EXERCISE DESCRIPTION = Across the records below, count every line that contains the string "fruit", then report the count alone.

DATA TO USE =

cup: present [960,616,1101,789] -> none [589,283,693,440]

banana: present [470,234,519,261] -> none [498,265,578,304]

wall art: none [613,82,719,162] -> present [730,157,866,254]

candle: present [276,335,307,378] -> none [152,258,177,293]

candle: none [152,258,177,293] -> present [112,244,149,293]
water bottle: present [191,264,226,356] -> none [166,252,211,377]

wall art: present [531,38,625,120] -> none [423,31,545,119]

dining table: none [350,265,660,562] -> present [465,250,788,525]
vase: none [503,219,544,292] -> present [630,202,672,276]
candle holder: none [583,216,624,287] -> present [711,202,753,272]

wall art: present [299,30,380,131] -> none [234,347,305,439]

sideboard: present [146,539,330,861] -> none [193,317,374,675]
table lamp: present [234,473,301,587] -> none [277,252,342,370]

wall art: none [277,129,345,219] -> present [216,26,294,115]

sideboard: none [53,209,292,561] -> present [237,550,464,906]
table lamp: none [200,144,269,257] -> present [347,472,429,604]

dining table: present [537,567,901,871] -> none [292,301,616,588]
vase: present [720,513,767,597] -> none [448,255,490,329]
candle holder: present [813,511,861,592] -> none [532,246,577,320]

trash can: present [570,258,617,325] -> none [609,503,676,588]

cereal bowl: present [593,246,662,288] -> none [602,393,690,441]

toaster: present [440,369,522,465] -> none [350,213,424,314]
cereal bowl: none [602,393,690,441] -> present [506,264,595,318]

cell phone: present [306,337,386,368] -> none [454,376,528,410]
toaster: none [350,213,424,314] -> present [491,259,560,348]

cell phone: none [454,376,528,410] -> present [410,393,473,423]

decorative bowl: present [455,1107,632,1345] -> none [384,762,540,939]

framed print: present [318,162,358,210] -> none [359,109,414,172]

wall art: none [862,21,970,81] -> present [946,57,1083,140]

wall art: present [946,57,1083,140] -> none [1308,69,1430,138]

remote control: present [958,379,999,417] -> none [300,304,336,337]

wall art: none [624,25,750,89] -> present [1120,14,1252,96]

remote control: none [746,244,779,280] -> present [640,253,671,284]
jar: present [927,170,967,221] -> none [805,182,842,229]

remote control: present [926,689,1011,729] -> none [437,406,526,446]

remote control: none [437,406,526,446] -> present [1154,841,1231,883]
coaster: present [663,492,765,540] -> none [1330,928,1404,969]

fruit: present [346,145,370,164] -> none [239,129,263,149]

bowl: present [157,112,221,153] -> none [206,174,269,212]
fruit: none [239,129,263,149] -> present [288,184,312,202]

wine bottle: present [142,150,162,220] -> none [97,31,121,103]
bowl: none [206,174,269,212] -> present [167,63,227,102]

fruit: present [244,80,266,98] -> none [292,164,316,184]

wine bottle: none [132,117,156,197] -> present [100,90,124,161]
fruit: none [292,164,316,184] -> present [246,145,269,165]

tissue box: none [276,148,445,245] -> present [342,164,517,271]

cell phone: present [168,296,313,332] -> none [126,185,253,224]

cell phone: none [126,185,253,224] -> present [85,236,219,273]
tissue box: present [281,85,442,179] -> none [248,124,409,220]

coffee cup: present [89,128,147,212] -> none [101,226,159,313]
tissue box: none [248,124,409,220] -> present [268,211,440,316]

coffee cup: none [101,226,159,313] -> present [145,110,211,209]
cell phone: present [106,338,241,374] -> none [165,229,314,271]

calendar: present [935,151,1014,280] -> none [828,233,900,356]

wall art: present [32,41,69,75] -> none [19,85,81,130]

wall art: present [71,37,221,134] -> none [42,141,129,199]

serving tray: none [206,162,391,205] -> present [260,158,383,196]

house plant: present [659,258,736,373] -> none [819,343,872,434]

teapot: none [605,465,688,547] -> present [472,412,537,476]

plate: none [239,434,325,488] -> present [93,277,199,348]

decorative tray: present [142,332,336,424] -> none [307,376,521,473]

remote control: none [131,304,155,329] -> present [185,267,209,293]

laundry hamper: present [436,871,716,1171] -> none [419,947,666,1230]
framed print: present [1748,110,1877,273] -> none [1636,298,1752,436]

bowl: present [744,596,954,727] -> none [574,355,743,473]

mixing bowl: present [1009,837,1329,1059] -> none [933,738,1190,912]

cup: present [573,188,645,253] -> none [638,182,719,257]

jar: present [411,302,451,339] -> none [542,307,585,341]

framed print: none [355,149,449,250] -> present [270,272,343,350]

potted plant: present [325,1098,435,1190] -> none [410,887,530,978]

ANSWER BOX = 4